Memphis activists did carry out several protests that disrupted traffic, but as the judge points out, the city’s argument about lawful-versus-unlawful protests doesn’t hold up because the police gathered information on activists at events held in private spaces, where permits aren’t needed, such as at churches, and even at actual permitted events, such as the “Black-Owned Food Truck Day” event in 2017.
Memphis police also gathered intel on activists from forums and venues where city permits don’t apply: Like, from Facebook. Law enforcement officials admitted in depositions that at least one online alias account was used to access the social media profiles of certain activists and Facebook groups. While technically it is not illegal for police to use social media for intel gathering in criminal investigations, Memphis police are supposed to clear such actions with the Memphis police director first, the court ruled. Memphis Police Director Michael W. Rallings told the court, however, that he authorized no such investigation. It’s because of the novelty of social media organizing that the city feels the agreement shouldn’t apply here.

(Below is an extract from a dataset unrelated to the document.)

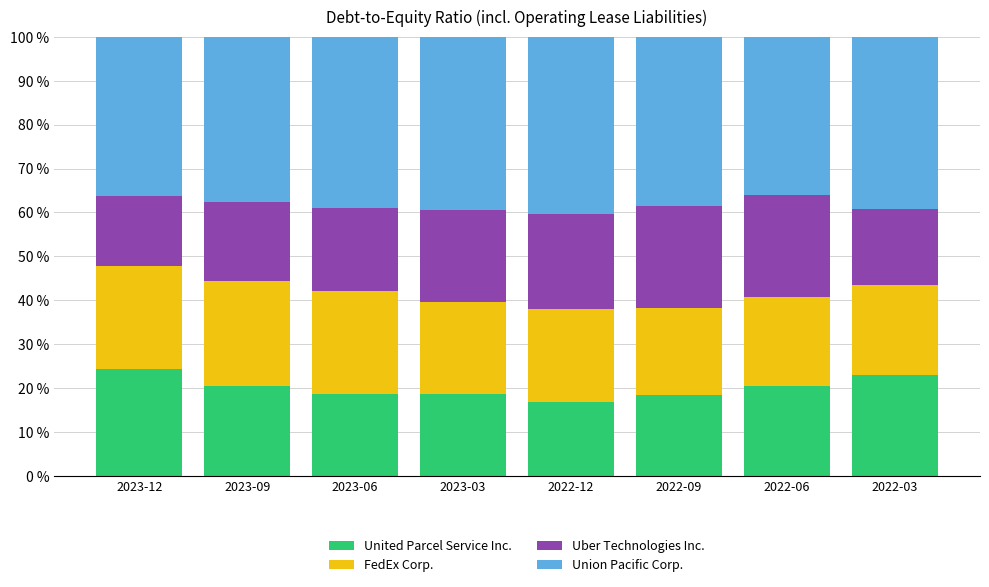

What is the minimum value for United Parcel Service Inc.?

16.9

“While several issues remain to be considered at trial, the City maintains the 40-year-old consent decree, which was drafted before the existence of the Internet, security cameras, body cameras, sky cameras, traffic light cameras and smartphones, is woefully outdated and impractical to apply in modern law enforcement,” said City Chief Legal Officer Bruce McMullen in a statement to the press, in response to last Friday’s court ruling. "It would prevent police from looking at publicly posted content, and severely hamper their ability to provide public safety.”
But Judge McCalla said in his ruling that if the consent decree needs updating, then the city needs to take those steps first before activating surveillance lenses on protesters.
“Prior to any such modification, however, the City is required to comply with the Consent Decree as written,” reads McCalla’s ruling. However, McMullen, speaking with CityLab, said that while the consent decree is obsolete, the city still applied the agreement terms “as practically as fits” into modern society.
“Whether there is a lawful protest or an unlawful protest is irrelevant, we’re arguing things that make no practical sense,” said McMullen. “You don’t update the consent decree everytime Facebook comes up with a new technology, it has to be a breathing document. The entire document is outdated, it doesn’t even apply today.”
The trial between the city and the ACLU will still move forward later this month, but with the city’s argument—that unpermitted protests are “unlawful” and hence not subject to the consent decree—severely compromised. However, Judge McCalla did include the caveat that while it’s clear the city engaged in “political intelligence” gathering, that it’s not clear that the city did so for the purpose of infringing on activists’ First Amendment rights. Clearing that up this month will determine what kind of penalty the city of Memphis will be subjected to if penalized at all.